As Congress mulls major farm spending cuts, representatives of some of the major American staple crops came out in support of subsidy reductions, with the caveat that proposed changes include major crop assistance programs.
The debated cuts, about $23 billion, represent an effort by a Congressional supercommittee to trim nearly $2 trillion from the federal budget. The budget reductions, a part of last summer’s debt ceiling negotiations, need to be agreed up by the end of November, giving Congress only a few weeks to agree to massive and painful budget cuts.

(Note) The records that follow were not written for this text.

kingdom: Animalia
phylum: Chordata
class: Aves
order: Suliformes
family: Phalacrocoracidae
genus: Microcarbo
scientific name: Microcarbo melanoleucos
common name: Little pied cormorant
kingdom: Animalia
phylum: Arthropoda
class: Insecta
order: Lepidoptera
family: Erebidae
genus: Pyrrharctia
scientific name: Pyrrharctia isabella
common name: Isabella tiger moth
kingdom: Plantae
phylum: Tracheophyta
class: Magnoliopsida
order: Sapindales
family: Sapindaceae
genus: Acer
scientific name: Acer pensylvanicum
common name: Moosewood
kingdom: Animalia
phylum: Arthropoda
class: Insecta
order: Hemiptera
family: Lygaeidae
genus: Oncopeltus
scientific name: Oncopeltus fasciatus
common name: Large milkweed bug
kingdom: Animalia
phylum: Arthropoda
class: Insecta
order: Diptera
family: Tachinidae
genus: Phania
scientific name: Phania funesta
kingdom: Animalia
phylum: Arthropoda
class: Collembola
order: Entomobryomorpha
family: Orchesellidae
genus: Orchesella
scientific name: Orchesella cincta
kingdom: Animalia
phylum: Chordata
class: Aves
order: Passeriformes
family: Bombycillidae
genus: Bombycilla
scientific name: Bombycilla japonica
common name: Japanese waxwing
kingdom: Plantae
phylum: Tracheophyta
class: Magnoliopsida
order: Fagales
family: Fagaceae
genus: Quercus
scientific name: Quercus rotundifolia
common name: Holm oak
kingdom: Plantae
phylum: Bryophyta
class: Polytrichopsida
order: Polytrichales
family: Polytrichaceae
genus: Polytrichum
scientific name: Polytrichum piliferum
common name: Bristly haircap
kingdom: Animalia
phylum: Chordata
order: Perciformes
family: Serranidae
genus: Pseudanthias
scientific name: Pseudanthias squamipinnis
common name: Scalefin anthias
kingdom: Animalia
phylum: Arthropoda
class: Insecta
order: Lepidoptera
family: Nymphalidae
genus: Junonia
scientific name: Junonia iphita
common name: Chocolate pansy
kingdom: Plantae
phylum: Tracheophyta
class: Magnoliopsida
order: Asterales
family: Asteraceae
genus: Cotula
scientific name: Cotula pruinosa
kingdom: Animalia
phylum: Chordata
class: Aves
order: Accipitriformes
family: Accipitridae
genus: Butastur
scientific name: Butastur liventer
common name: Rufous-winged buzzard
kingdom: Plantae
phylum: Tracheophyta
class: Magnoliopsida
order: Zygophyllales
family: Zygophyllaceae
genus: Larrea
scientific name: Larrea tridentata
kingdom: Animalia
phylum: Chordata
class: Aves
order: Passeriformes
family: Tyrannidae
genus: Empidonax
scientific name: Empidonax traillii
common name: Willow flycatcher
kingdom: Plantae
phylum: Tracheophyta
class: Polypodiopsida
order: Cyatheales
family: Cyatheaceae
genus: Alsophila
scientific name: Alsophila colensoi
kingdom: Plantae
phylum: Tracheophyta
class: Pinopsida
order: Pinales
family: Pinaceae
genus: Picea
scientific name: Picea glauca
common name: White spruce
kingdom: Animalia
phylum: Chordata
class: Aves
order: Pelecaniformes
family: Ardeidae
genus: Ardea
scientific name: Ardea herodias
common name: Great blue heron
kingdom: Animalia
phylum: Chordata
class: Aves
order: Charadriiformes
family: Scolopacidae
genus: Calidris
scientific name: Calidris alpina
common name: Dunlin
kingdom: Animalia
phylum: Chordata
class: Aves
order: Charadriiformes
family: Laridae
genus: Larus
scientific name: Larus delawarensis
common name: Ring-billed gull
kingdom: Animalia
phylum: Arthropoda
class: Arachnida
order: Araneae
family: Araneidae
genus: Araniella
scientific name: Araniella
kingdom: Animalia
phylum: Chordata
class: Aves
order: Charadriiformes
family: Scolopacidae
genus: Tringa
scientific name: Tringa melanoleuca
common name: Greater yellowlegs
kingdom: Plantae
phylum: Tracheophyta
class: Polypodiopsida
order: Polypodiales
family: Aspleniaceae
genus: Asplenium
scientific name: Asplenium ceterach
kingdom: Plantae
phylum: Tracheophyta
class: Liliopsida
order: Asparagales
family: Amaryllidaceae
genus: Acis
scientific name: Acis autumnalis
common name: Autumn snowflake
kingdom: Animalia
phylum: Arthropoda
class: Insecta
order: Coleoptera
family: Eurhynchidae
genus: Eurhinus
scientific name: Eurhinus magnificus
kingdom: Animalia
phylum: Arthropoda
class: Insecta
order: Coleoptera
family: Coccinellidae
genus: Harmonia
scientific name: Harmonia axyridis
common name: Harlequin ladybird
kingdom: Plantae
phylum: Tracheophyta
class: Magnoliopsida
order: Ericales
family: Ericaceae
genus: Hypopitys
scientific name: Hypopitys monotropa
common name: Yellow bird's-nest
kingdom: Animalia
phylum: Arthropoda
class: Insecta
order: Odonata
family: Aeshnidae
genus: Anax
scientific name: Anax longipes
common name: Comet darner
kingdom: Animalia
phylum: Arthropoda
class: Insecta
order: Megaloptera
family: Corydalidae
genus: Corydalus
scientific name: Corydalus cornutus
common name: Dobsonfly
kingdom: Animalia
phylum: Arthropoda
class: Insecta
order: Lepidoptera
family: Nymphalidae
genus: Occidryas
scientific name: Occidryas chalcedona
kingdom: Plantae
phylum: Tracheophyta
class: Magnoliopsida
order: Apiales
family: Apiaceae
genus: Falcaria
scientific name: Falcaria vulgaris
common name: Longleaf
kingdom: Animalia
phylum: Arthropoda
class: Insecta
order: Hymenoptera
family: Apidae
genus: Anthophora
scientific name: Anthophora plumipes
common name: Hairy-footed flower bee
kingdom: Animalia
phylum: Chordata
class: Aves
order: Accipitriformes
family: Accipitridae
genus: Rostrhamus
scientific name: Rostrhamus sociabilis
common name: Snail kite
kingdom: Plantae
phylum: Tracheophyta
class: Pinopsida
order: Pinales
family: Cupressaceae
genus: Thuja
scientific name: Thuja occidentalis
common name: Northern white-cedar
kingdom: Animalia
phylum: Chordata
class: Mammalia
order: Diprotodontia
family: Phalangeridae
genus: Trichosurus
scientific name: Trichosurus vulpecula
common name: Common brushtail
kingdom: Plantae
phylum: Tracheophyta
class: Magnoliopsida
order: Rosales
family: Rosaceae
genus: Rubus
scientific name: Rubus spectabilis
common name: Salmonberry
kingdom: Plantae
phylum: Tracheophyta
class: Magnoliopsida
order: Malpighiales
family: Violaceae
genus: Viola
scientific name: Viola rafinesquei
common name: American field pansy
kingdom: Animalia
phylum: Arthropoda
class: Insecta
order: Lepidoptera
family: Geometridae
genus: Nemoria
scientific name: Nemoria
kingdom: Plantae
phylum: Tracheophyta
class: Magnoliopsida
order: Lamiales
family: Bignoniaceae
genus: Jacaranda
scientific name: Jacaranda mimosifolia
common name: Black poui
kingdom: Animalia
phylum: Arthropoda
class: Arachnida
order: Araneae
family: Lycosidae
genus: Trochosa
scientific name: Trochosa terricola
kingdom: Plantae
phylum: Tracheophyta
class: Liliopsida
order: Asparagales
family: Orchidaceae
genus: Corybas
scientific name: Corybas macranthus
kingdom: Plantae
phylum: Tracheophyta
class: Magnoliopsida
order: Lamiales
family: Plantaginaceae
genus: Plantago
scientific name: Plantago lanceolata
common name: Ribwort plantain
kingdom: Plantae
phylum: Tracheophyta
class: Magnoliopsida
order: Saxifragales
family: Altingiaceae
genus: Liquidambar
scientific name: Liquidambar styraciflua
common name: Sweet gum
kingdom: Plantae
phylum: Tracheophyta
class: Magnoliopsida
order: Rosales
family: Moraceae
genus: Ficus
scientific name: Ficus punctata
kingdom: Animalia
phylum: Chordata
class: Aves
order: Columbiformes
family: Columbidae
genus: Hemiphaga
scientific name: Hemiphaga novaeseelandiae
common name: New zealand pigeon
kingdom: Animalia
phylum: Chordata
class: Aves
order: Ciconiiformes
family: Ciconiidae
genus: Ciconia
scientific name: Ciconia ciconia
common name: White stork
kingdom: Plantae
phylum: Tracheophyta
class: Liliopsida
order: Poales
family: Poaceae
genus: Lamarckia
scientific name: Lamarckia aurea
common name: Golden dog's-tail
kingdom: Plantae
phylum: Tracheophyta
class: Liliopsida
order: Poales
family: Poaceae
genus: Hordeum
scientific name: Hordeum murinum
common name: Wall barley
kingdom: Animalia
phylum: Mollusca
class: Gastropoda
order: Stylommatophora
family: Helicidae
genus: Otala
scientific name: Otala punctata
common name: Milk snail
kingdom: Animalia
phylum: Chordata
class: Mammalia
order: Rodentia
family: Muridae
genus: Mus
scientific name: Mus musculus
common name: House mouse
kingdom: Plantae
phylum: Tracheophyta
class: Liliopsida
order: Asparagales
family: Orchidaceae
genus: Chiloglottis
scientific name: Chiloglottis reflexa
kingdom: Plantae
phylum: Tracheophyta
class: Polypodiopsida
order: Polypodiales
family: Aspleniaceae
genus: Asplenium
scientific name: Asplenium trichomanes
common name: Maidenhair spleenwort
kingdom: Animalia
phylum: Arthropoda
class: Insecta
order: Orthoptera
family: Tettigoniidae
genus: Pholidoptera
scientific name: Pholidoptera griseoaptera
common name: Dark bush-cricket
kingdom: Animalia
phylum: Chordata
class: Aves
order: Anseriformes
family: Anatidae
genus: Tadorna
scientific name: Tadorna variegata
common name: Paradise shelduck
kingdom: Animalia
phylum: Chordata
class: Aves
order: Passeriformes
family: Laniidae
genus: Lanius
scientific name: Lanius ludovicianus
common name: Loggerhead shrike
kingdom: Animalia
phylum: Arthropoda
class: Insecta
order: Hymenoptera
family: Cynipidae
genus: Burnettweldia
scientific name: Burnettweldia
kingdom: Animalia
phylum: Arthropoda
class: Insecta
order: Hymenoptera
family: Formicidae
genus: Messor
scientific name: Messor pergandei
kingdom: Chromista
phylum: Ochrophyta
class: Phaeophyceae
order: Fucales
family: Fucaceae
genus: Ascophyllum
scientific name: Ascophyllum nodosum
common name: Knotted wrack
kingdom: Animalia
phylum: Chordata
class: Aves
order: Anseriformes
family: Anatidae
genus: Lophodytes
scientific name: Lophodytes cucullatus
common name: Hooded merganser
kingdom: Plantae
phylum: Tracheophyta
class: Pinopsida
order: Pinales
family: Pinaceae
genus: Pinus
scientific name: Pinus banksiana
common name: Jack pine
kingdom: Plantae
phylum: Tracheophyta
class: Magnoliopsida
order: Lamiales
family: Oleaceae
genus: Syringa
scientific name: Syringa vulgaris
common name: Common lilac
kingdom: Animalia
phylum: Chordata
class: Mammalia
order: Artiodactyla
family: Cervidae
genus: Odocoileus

A Congressional plan supported by Democrats Dick Durbin and Sherrod Brown and Republicans Dick Lugar and John Thune, would consolidate several subsidy programs, eliminating direct payment programs, into a single revenue protection program. Farmers would receive federal aid only when prices drop below an agreed upon level, guaranteeing a baseline income for American farmers.
This consolidation would save nearly $20 billion over the next ten years, according to the Congressional Budget Office, forming the bulk of the $23 billion that the House and Senate agricultural committees have pledged to cut by November 1.
Major farm groups have come out in favor of this consolidation. The American Soybean Association, the National Corn Growers Association, and the National Famers Union have all supported revenue based farm subsidy programs, but have urged Congress to preserve the current crop insurance program in addition to launching this new revenue protection program.
However, some organizations have questioned the final saving that this sort of program will generate. Farm policy analysts at the Cato Institute, for example, point out that many of the savings are budgeted based on current farm price estimates and assume that high prices will continue for the next decade. A drop in farm prices, however, could undo many of the estimated savings.